Most respondents in this study agreed on the negative effect of orthodontic pain on their daily activities, with the effect on eating being most predominant, followed by difficulty with brushing [Tables 4]. This finding is consistent with reports from previous studies [1,5]. A majority of patients who seek orthodontic treatment are adolescents [2]. Any activity which hinders adequate feeding may hinder nutrition, hence affecting adequate growth and development [19]. This is noteworthy as pain has also been reported with wire change and elastic chain activation amongst other orthodontic treatments [4-10]. This means that pain experience may continue to occur during orthodontic treatment, which spans 2-3 years. Due to the prolonged duration of orthodontic treatment and possible pain experiences during this period, there may be a need to consider non-pharmacological pain management options to avoid the possible negative effects of pharmacological pain management. Orthodontic pain affectation on brushing could encourage debris retention, poor oral hygiene, and gingival inflammation and the occurrence of white spot lesions [28]. The high prevalence of orthodontic pain and the adverse effects of daily activities, as observed by the respondents in the current study, may therefore be responsible for their perceived need for the development of a pain management protocol, thus highlighting the burden of orthodontic pain and the need for its effective management.

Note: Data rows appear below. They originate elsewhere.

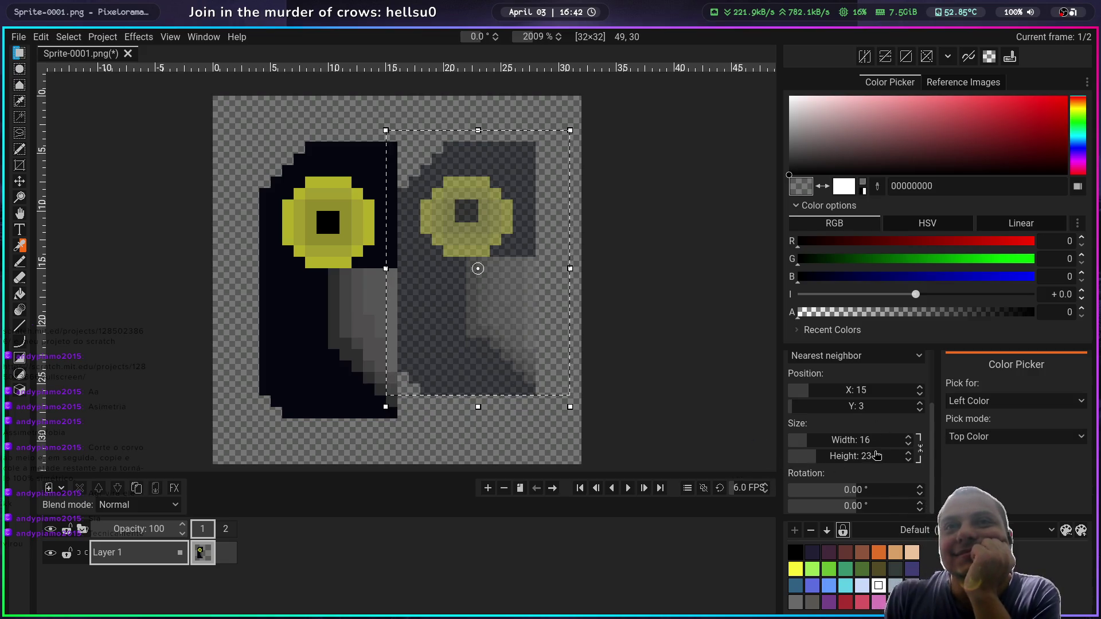
pyautogui.scroll(2, 877, 458)
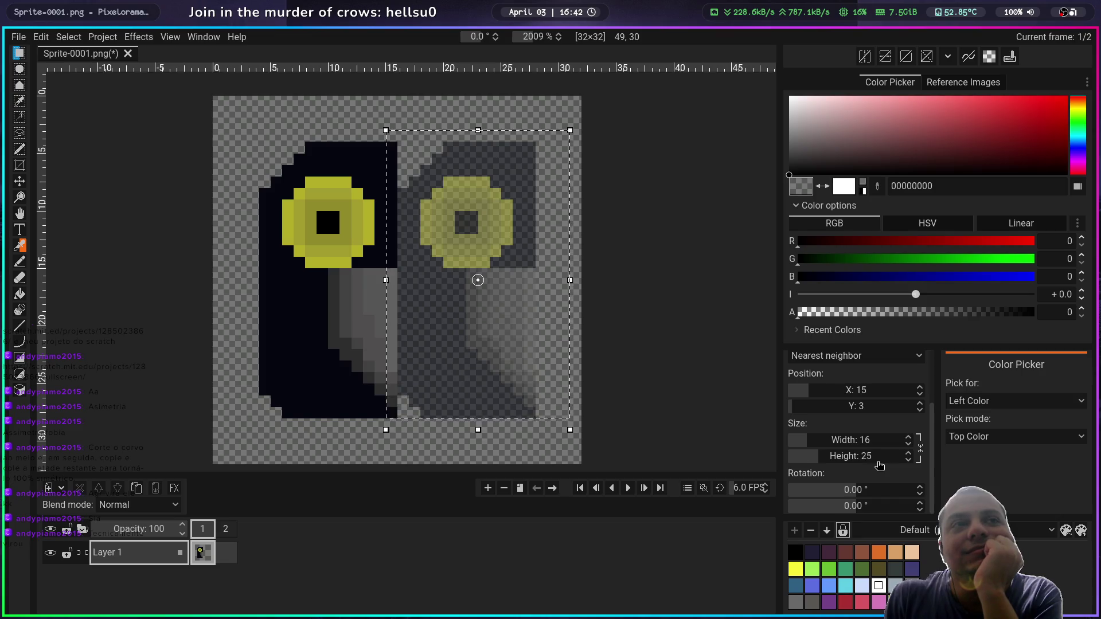
pyautogui.scroll(-1, 878, 464)
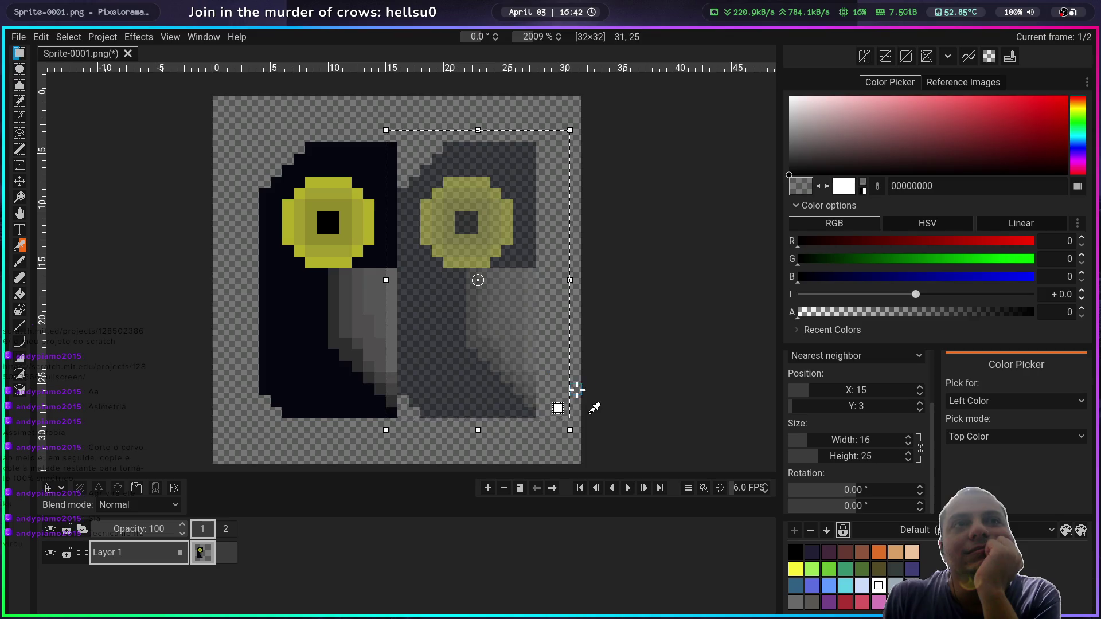
pyautogui.scroll(-1, 884, 458)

The absence of variation in pain experience between genders and age in the current study is at variance with previous reports [29-32], which reported females experiencing more pain, attributing it to the female sex hormones [32,33]and the younger patients due to psychological development occurring at adolescence [34].
The study is limited in part by the fact that pain was assessed only by the patient’s subjective opinion, with no concurrent clinical assessment. The fact that some of them were pre-informed of the possibility of pain after appliance installation may affect their responses; however, this was inevitable in the current study, as it also aimed to assess their orthodontists’ routine management of orthodontic pain. The current study, however, highlighted the presence of pain as a major complication following orthodontic treatment as reported by patients, its negative effects, the inconsistencies in pain management and the need for a pain management protocol, with possible attention on efficient non-pharmacological options due to the prolonged nature of orthodontic treatment.
Conclusions
Pain is a major complication following orthodontic treatment, with no significant gender or age variation. It is usually moderate in intensity, lasting one to six days, affecting eating and brushing in most respondents. Approximately one-third of the patients didn’t receive any pain control medication despite being informed of the post-orthodontic pain. Paracetamol was the most commonly used pain control measure. Respondents, however, agreed that a pain management protocol was necessary in orthodontic patient care.
Recommendations
Pain management should be considered an integral component of orthodontic care and planned from the outset of treatment. Given the prolonged nature of orthodontic therapy, the use of non-pharmacological methods of pain control should also be encouraged. Furthermore, there is a need for the development of a standardised pain control protocol, grounded in evidence-based orthodontic practice.